++++ MATERIAL TO PROCESS ++++

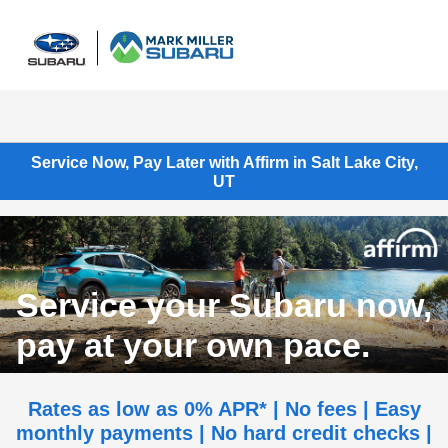
Sign In
Service Now, Pay Later with Affirm in Salt Lake City,
UT
Service your Subaru now,
pay at your own pace.
Rates as low as 0% APR* | No fees | Easy
monthly payments | No hard credit checks |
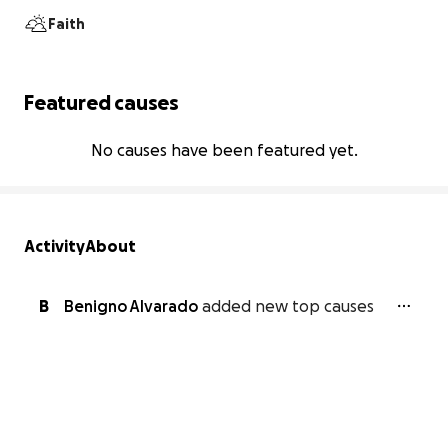
Faith
Featured causes
No causes have been featured yet.
Activity
About
B
Benigno Alvarado
added new top causes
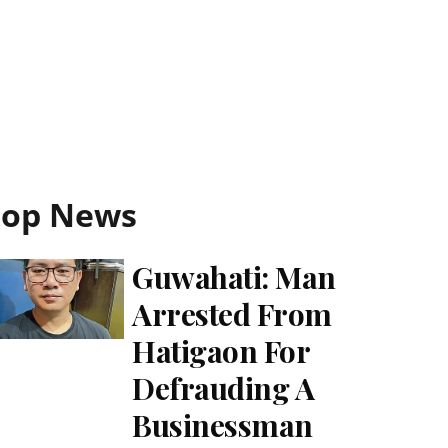
Top News
Guwahati: Man
Arrested From
Hatigaon For
Defrauding A
Businessman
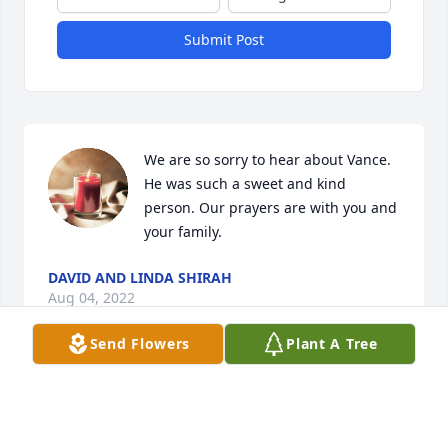
Submit Post
We are so sorry to hear about Vance. 
He was such a sweet and kind 
person. Our prayers are with you and 
your family.
DAVID AND LINDA SHIRAH
Aug 04, 2022
Send Flowers
Plant A Tree
Todd and Angie have my deepest sympathy in the 
loss of Dr. Gilbert. The whole family will be in my 
prayers. Pretty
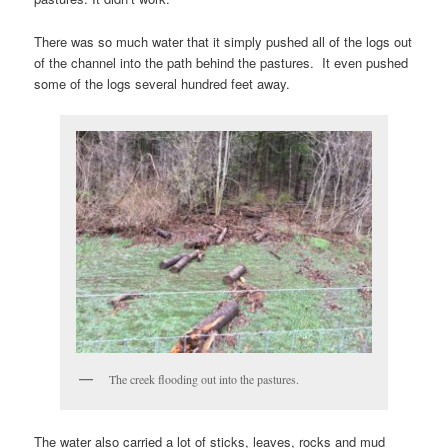
There was so much water that it simply pushed all of the logs out
of the channel into the path behind the pastures. It even pushed
some of the logs several hundred feet away.
The creek flooding out into the pastures.
The water also carried a lot of sticks, leaves, rocks and mud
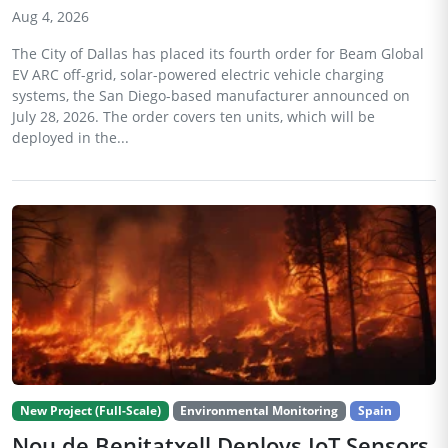
Aug 4, 2026
The City of Dallas has placed its fourth order for Beam Global
EV ARC off-grid, solar-powered electric vehicle charging
systems, the San Diego-based manufacturer announced on
July 28, 2026. The order covers ten units, which will be
deployed in the...
New Project (Full-Scale)
Environmental Monitoring
Spain
Nou de Benitatxell Deploys IoT Sensors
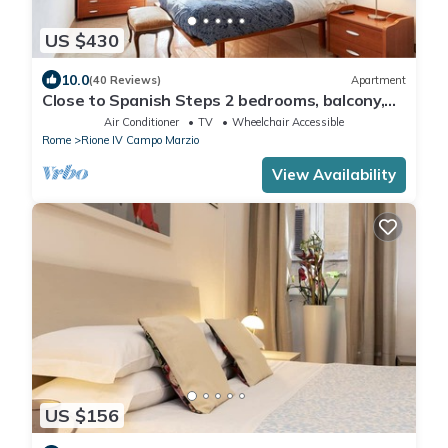
US $430
10.0
(40 Reviews)
Apartment
Close to Spanish Steps 2 bedrooms, balcony,
wifi, A/C, dining room, kitchen, lift
Air Conditioner
TV
Wheelchair Accessible
Rome
Rione IV Campo Marzio
View Availability
US $156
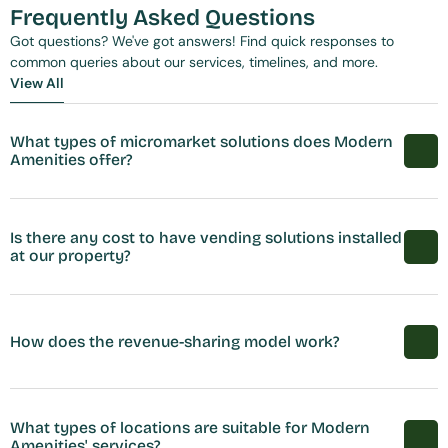
Frequently Asked Questions
Got questions? We've got answers! Find quick responses to 
common queries about our services, timelines, and more.
View All
View All
What types of micromarket solutions does Modern 
Amenities offer?
Is there any cost to have vending solutions installed 
at our property?
How does the revenue-sharing model work?
What types of locations are suitable for Modern 
Amenities' services?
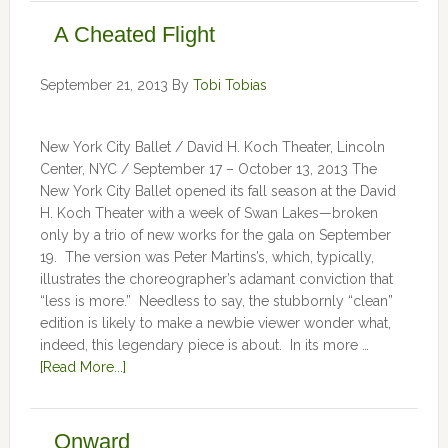
A Cheated Flight
September 21, 2013
By
Tobi Tobias
New York City Ballet / David H. Koch Theater, Lincoln
Center, NYC / September 17 – October 13, 2013 The
New York City Ballet opened its fall season at the David
H. Koch Theater with a week of Swan Lakes—broken
only by a trio of new works for the gala on September
19. The version was Peter Martins’s, which, typically,
illustrates the choreographer’s adamant conviction that
“less is more.” Needless to say, the stubbornly “clean”
edition is likely to make a newbie viewer wonder what,
indeed, this legendary piece is about. In its more …
[Read More...]
Onward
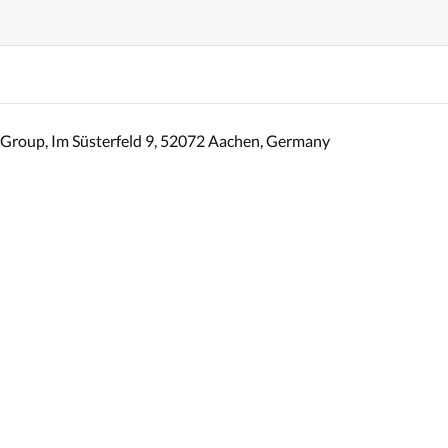
Group, Im Süsterfeld 9, 52072 Aachen, Germany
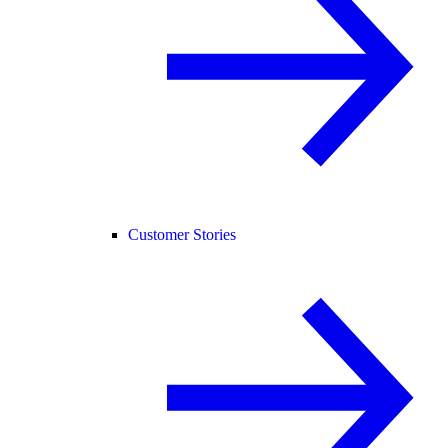
Customer Stories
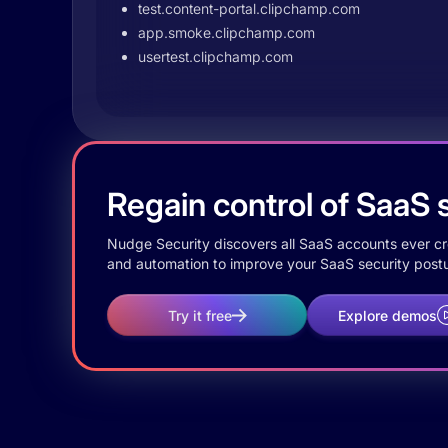
test.content-portal.clipchamp.com
app.smoke.clipchamp.com
usertest.clipchamp.com
Regain control of SaaS s
Nudge Security discovers all SaaS accounts ever crea
and automation to improve your SaaS security postu
Try it free
Explore demos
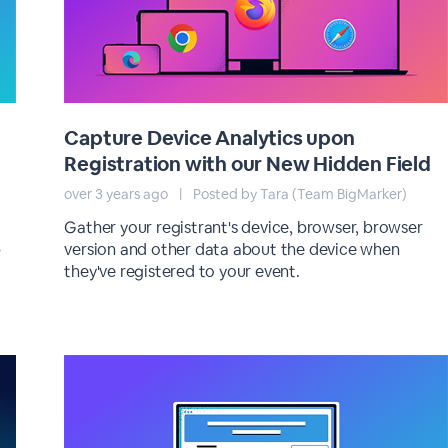
Capture Device Analytics upon
Registration with our New Hidden Field
over 3 years ago
|
Posted by Tara (Team BigMarker)
Gather your registrant's device, browser, browser
p
version and other data about the device when
they've registered to your event.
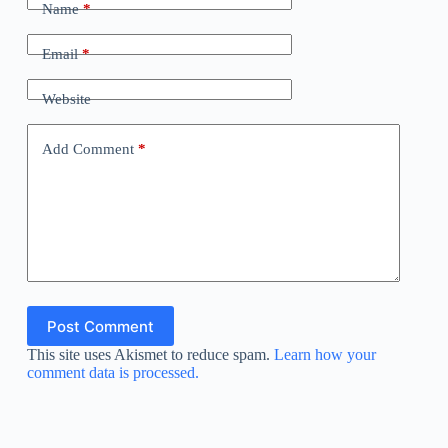
Name
*
Email
*
Website
Add Comment
*
Post Comment
This site uses Akismet to reduce spam.
Learn how your
comment data is processed.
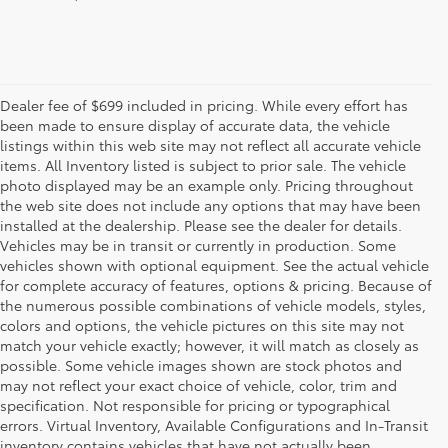
Dealer fee of $699 included in pricing. While every effort has
been made to ensure display of accurate data, the vehicle
listings within this web site may not reflect all accurate vehicle
items. All Inventory listed is subject to prior sale. The vehicle
photo displayed may be an example only. Pricing throughout
the web site does not include any options that may have been
installed at the dealership. Please see the dealer for details.
Vehicles may be in transit or currently in production. Some
vehicles shown with optional equipment. See the actual vehicle
for complete accuracy of features, options & pricing. Because of
the numerous possible combinations of vehicle models, styles,
colors and options, the vehicle pictures on this site may not
match your vehicle exactly; however, it will match as closely as
possible. Some vehicle images shown are stock photos and
may not reflect your exact choice of vehicle, color, trim and
specification. Not responsible for pricing or typographical
errors. Virtual Inventory, Available Configurations and In-Transit
inventory contains vehicles that have not actually been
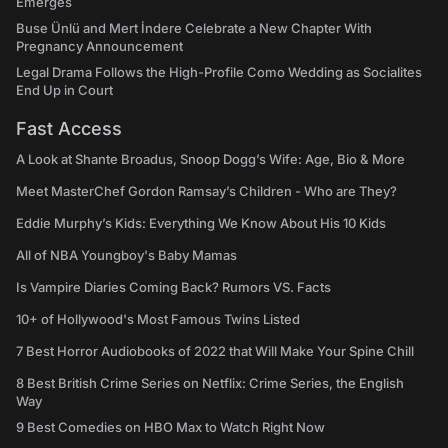
Emerges
Buse Ünlü and Mert İndere Celebrate a New Chapter With
Pregnancy Announcement
Legal Drama Follows the High-Profile Como Wedding as Socialites
End Up in Court
Fast Access
A Look at Shante Broadus, Snoop Dogg’s Wife: Age, Bio & More
Meet MasterChef Gordon Ramsay’s Children - Who are They?
Eddie Murphy’s Kids: Everything We Know About His 10 Kids
All of NBA Youngboy's Baby Mamas
Is Vampire Diaries Coming Back? Rumors VS. Facts
10+ of Hollywood's Most Famous Twins Listed
7 Best Horror Audiobooks of 2022 that Will Make Your Spine Chill
8 Best British Crime Series on Netflix: Crime Series, the English
Way
9 Best Comedies on HBO Max to Watch Right Now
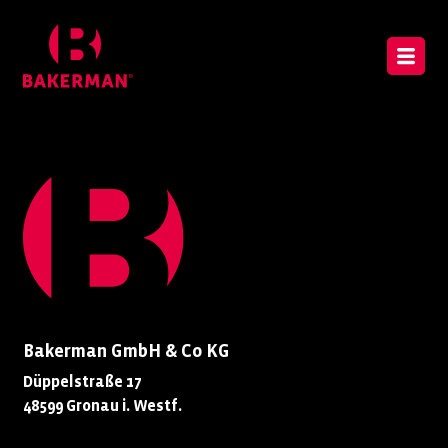
Bakerman GmbH & Co KG
Düppelstraße 17
48599 Gronau i. Westf.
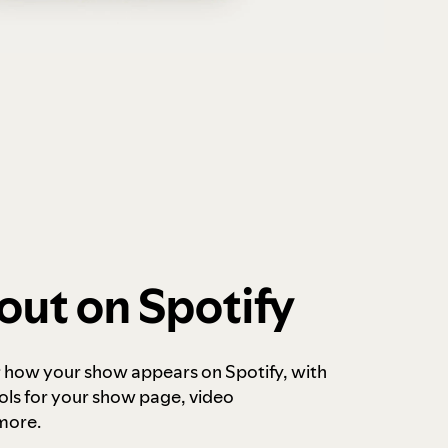
out on Spotify
r how your show appears on Spotify, with
ols for your show page, video
more.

++++

> **WRITTEN TASK**:
Write out every line in the data that holds the string "does".

> **TASK ANSWER**:
What types of micromarket solutions does Modern 
How does the revenue-sharing model work?
the web site does not include any options that may have been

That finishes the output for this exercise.